Emma Langford Sowing Acorns

If I’m majorly disappointed by all the planned events and gigs this year done gone cancelled, probably the biggest of all was when I badgered Devizes Arts Festival into booking Limerick’s folk singer-songwriter Emma Langford. It didn’t take much convincing, just a song or two, and if you hear her new album Sowing Acorns, released yesterday, I guarantee your arm will be twisted too.

Sowing Acorns is everything I’d expect and much more. A spellbinding composition of intelligent lyrics reflecting on past, a place or observation, Emma’s mellifluous vocals and enchanting folk melodies. A magnum opus for this award-winning emerging artist who I’ve followed the progress of for many years.

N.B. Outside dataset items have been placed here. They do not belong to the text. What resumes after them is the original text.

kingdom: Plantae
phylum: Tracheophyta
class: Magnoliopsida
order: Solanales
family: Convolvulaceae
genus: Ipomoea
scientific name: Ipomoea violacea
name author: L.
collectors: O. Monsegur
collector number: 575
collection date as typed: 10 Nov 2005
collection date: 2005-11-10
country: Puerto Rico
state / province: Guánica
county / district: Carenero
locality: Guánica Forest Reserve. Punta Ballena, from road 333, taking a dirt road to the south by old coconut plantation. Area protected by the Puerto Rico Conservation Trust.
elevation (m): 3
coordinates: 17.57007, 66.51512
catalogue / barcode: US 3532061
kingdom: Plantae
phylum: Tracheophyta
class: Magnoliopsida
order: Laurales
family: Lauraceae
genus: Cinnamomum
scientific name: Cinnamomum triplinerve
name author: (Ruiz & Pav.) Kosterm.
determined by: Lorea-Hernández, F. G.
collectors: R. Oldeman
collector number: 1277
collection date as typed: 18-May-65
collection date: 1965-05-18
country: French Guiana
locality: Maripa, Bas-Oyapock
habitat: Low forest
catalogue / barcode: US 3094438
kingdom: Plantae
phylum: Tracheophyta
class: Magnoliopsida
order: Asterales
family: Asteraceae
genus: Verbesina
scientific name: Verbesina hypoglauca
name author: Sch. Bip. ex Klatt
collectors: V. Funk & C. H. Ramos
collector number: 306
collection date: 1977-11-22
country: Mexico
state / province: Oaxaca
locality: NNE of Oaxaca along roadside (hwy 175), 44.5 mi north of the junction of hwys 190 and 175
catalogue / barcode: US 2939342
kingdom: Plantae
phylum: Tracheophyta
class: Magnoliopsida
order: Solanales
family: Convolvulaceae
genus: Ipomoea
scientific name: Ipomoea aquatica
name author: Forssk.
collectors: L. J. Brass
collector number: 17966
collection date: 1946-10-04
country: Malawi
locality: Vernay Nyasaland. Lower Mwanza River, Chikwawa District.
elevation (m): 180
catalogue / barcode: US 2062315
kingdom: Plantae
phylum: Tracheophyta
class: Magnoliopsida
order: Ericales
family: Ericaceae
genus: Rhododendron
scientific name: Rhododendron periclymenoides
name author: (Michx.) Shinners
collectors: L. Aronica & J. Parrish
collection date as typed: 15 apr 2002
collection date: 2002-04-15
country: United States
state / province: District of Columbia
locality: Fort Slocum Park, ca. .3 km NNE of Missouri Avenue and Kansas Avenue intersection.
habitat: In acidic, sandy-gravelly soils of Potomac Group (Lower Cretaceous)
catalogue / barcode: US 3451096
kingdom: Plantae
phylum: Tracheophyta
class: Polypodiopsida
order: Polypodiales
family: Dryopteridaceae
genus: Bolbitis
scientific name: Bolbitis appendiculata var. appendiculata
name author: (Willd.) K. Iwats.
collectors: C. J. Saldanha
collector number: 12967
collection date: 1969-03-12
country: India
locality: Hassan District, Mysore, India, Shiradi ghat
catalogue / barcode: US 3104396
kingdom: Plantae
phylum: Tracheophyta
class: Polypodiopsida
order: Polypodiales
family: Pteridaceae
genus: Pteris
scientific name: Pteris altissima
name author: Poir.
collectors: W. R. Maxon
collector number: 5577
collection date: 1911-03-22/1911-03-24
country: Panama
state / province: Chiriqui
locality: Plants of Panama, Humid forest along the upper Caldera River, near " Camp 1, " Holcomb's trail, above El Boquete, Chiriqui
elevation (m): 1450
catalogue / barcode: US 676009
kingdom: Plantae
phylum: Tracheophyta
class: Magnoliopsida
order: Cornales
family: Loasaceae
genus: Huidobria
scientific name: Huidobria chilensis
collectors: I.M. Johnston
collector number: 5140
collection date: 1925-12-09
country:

It’s an album which will transport you to an Irish coastal path, a gentle zephyr as you peer out to the ocean. Port Na bPúcaí perhaps the prime example, with its chilling cello merging into the drifting poetic title track. It’s a whisk of untamed Andrea Corr blending Clannad to Mari Boine, yet somehow completely inimitable. Yet there’s astute honesty within these pieces of musical jigsaw, tales of family woe or enriching scrutiny of a lifecycle. There’s enough going on here to pull to pieces and discover alternative angles with each listen, but allowing it to drift over you is recommended, like waves upon said ocean.

But while Sowing Acorns opens acapella and drifts into traditional acoustic folk, it doesn’t rest, rather merges styles, and by the time you get to Ready Oh some nine tracks in, there’s a blithe soul pop feel, teetering do-wop, similarly the Latino marketable feel of Goodbye Hawaii. Towards the end it returns to the thoughtful prose of Emma’s sublime acoustic and feelgood Irish charm, and it ends with an ambient trance remix of the title track by Avro Party. But each and every segment, every journey this album takes you on, darker or uplifting, is expressively awe-inspiring, as if Emma pushed everything she has into this release; the definitive Emma Langford.

It is, in a word, utterly gorgeous, a definite contender for album of my year, and one I’ll be submerged in its mesmerising portrayals for a long time yet.